You do need an aerial to receive Freeview live on TV through the TV Guide but can also view certain channels on internet connected devices without one.
If you already have an aerial, make sure the cables are undamaged and connected to the aerial point in your home. The aerial needs to be securely plugged into the socket in the back of your Freeview TV or recorder.
It also needs to be in the right position, and not damaged by the weather. It's worth going outside to check it's pointing in the same direction as others nearby.
If you are having problems viewing channels we can help you to fix the problem
What type of aerial do I need?
There are two categories of aerial - grouped aerials and wideband aerials.
To get the best results, we recommend that you use use a wideband aerial. Also known as Type T (for 'total') or Type W (for 'wideband'), these cover the entire range of signals used to transmit digital TV and continue to work even if there are changes to your TV signals.
Most aerials replaced within the last 10 years are likely to be wideband aerials. This can differ based on where you live. More information can be found on the aerial support pages on the BBC and Ofcom websites.
Depending on where you live, a wideband aerial might be able to help you to receive certain channels on Freeview such as BBC Four HD, Freesports, BBC News HD and Forces TV. To check what channels are predicted to be available in your area, use our Freeview channel checker before you consider consulting any qualified aerial installer.
Loft aerials or portable indoor aerials may work in areas where there is good reception, but they can be subject to electrical interference from other domestic appliances.
What if I share a communal aerial?
If you live in a block of flats or a shared household you may have a communal TV system, providing a signal to several homes from a single aerial. Talk to your neighbours to see if they use Freeview and what the reception is like – if they get good reception, it’s likely that you will too.
If they’re not seeing a perfect picture, then get the communal aerial checked; ask your landlord, management company, housing association or council. You can also ask them if you're not sure what kind of aerial the building has got, or you suspect it might not have an aerial at all.
Installing a new aerial
Check our aerial troubleshooting guide to see if that can help. If it turns out you need to get a new aerial installed, we recommend that you always use a qualified aerial installer. They will have experience working at heights and information on transmitters in your area. Visit the following websites to find one local to you:
- GetMeViewing.org.uk (Confederation of Aerial Industries).

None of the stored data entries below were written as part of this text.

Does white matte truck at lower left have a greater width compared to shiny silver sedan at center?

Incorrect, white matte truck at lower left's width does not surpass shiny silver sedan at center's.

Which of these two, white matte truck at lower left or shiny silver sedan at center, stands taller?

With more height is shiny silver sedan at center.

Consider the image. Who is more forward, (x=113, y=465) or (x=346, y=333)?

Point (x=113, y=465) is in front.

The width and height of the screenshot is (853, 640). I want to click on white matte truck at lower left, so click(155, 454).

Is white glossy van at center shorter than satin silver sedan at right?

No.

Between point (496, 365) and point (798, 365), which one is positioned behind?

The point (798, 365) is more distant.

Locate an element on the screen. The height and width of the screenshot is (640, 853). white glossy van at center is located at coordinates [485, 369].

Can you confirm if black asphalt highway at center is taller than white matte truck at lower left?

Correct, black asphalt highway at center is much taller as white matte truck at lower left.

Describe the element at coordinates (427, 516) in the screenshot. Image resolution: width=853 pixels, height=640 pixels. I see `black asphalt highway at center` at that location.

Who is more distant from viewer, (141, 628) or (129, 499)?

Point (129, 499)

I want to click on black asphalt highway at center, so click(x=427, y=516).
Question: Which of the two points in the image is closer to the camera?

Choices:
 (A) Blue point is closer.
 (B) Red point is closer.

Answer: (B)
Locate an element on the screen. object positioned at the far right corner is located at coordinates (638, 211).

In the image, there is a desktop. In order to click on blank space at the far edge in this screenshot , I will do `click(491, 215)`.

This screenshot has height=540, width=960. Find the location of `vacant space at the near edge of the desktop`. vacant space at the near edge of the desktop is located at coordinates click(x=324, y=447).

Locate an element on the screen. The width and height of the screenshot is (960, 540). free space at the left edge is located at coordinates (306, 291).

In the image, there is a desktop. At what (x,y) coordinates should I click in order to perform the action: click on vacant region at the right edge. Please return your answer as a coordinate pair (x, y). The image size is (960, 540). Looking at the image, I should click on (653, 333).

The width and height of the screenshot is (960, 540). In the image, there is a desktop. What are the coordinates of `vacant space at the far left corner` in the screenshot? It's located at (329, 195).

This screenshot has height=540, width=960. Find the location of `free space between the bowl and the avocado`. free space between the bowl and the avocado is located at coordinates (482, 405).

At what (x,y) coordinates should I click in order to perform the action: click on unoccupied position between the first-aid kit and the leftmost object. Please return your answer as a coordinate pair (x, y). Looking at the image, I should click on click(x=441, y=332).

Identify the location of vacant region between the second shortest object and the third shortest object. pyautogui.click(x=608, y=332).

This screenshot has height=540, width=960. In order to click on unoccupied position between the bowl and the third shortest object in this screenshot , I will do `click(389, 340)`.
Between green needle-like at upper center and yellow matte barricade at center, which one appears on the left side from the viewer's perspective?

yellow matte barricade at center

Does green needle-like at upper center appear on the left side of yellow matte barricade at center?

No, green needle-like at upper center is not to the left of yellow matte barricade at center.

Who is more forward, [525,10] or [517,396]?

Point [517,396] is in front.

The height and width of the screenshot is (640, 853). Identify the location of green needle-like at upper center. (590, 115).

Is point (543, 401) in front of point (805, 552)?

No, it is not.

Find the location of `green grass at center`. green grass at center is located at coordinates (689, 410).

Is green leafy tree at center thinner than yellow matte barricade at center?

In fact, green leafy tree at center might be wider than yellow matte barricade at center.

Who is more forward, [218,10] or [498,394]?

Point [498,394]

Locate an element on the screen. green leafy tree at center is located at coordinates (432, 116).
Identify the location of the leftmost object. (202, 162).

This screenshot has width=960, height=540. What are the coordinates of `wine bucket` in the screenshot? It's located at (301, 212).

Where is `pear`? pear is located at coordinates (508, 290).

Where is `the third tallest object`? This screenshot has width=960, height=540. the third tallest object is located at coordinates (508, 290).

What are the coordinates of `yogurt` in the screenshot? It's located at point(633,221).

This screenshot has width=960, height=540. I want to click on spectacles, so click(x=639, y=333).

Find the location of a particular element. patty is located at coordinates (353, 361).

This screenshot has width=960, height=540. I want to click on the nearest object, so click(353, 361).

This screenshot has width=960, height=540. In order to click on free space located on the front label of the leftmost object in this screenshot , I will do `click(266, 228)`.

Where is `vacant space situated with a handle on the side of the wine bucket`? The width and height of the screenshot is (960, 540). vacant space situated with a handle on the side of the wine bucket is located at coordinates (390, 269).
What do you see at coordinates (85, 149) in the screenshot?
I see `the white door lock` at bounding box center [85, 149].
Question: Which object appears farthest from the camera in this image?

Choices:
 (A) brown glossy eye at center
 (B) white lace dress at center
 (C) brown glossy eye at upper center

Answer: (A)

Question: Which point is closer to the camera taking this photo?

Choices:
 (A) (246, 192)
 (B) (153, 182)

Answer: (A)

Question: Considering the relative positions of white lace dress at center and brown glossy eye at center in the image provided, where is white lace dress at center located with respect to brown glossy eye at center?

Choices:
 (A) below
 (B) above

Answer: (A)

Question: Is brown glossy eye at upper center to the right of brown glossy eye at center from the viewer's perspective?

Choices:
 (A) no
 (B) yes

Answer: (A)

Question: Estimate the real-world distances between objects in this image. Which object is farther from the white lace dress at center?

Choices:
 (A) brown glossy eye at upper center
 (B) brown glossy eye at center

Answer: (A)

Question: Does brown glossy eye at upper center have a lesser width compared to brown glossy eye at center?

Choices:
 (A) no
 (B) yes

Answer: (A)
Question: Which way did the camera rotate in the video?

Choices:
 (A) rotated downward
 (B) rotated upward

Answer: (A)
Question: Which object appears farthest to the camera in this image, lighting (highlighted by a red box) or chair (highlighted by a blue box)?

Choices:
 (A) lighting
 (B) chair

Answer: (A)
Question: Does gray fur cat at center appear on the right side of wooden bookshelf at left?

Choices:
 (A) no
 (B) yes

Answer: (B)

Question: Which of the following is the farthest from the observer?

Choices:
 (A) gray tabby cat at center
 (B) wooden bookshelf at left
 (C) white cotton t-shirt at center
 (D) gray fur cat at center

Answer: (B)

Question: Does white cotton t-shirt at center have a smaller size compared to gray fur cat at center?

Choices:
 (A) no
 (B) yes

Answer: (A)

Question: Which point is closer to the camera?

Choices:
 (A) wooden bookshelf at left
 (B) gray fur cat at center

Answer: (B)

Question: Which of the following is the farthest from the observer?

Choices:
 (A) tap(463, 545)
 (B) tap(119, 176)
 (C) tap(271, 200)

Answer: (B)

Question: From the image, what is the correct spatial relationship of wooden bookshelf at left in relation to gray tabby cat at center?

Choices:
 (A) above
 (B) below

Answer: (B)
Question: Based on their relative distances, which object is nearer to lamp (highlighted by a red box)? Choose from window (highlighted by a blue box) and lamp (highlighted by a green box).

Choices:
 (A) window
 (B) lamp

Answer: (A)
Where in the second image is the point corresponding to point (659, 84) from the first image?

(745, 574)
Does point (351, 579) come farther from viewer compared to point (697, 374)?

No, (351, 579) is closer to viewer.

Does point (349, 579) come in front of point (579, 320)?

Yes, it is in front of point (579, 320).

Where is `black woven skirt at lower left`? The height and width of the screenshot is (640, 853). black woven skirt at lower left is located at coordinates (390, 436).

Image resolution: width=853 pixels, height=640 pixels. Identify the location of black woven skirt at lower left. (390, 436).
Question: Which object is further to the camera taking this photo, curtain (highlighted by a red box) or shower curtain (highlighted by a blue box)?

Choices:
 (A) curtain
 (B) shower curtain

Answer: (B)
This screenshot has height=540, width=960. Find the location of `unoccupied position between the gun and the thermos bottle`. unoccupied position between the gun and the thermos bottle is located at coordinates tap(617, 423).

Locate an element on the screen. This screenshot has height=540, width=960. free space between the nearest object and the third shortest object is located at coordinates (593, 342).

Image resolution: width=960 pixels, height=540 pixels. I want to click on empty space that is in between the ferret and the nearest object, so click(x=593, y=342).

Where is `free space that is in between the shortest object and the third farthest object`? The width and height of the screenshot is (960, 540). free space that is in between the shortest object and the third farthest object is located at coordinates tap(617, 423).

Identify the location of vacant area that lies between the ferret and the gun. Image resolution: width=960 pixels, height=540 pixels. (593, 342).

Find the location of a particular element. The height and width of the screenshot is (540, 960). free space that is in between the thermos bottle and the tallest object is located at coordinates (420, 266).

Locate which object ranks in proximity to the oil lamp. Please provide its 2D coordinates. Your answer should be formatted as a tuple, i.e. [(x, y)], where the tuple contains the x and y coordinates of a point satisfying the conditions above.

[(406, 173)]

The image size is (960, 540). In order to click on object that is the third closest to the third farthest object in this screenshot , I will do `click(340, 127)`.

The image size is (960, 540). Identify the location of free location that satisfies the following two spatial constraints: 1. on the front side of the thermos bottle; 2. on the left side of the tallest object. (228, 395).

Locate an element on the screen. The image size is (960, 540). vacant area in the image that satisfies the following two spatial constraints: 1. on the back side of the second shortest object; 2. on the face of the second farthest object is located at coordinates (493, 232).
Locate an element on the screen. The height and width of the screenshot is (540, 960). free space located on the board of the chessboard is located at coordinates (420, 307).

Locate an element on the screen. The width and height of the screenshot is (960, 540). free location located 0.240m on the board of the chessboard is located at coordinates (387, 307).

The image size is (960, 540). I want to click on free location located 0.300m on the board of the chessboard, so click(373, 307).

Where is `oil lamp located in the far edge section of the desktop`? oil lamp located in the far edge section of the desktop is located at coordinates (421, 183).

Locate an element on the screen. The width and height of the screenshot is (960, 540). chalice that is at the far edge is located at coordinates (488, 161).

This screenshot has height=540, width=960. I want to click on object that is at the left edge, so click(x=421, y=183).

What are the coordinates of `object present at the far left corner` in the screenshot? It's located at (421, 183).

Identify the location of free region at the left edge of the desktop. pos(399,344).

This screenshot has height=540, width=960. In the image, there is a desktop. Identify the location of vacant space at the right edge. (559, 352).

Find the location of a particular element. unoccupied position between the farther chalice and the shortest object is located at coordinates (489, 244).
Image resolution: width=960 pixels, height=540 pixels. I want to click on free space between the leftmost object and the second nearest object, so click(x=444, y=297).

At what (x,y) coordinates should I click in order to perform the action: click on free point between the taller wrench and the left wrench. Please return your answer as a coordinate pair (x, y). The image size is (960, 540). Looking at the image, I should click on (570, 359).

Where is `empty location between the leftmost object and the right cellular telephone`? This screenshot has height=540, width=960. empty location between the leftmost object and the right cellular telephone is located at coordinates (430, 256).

- GetMeDigital.com (Registered Digital Installers).
Based on industry guidance, a typical aerial replacement costs £150. However, it can vary depending on where you live and how complex the installation is. It's always a good idea to get more than one quote.
Viewing Freeview without an aerial
In addition to viewing your favourite programmes through the TV Guide using the aerial connection, you can also watch some programmes through an internet connection on a connected Freeview Play TV, on mobile phones and tablets through our mobile app or on your computer using our website.
You can watch live and on demand TV from the following players... BBC iPlayer, ITV Hub, All 4, My5, UKTV Play, STV and Horror Bites/CBS Catchup.